| Exercise |
Only the lines holding the string "dotnet" are needed; copy each of them from the data.

[Document images with source code]
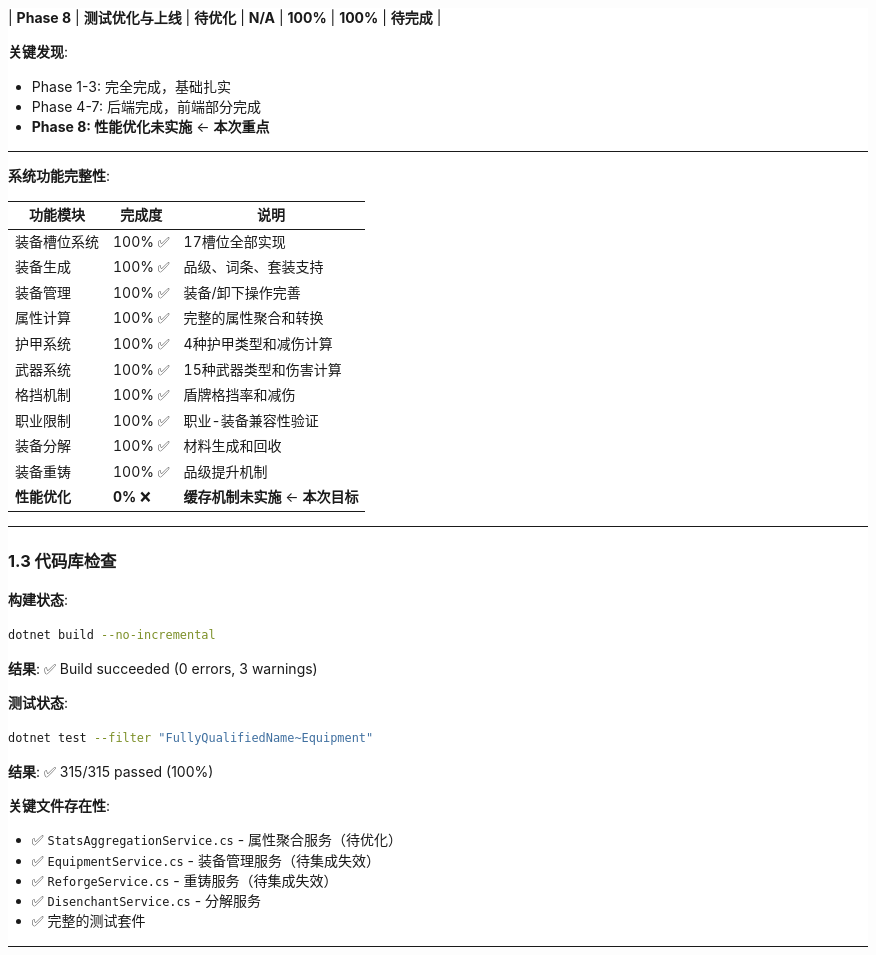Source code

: | **Phase 8** | **测试优化与上线** | **待优化** | **N/A** | **100%** | **100%** | **待完成** |

**关键发现**:
- Phase 1-3: 完全完成，基础扎实
- Phase 4-7: 后端完成，前端部分完成
- **Phase 8: 性能优化未实施** ← **本次重点**

---

**系统功能完整性**:

| 功能模块 | 完成度 | 说明 |
|---------|--------|------|
| 装备槽位系统 | 100% ✅ | 17槽位全部实现 |
| 装备生成 | 100% ✅ | 品级、词条、套装支持 |
| 装备管理 | 100% ✅ | 装备/卸下操作完善 |
| 属性计算 | 100% ✅ | 完整的属性聚合和转换 |
| 护甲系统 | 100% ✅ | 4种护甲类型和减伤计算 |
| 武器系统 | 100% ✅ | 15种武器类型和伤害计算 |
| 格挡机制 | 100% ✅ | 盾牌格挡率和减伤 |
| 职业限制 | 100% ✅ | 职业-装备兼容性验证 |
| 装备分解 | 100% ✅ | 材料生成和回收 |
| 装备重铸 | 100% ✅ | 品级提升机制 |
| **性能优化** | **0%** ❌ | **缓存机制未实施** ← **本次目标** |

---

### 1.3 代码库检查

**构建状态**:
```bash
dotnet build --no-incremental
```
**结果**: ✅ Build succeeded (0 errors, 3 warnings)

**测试状态**:
```bash
dotnet test --filter "FullyQualifiedName~Equipment"
```
**结果**: ✅ 315/315 passed (100%)

**关键文件存在性**:
- ✅ `StatsAggregationService.cs` - 属性聚合服务（待优化）
- ✅ `EquipmentService.cs` - 装备管理服务（待集成失效）
- ✅ `ReforgeService.cs` - 重铸服务（待集成失效）
- ✅ `DisenchantService.cs` - 分解服务
- ✅ 完整的测试套件

---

| Task result |
dotnet build --no-incremental
dotnet test --filter "FullyQualifiedName~Equipment"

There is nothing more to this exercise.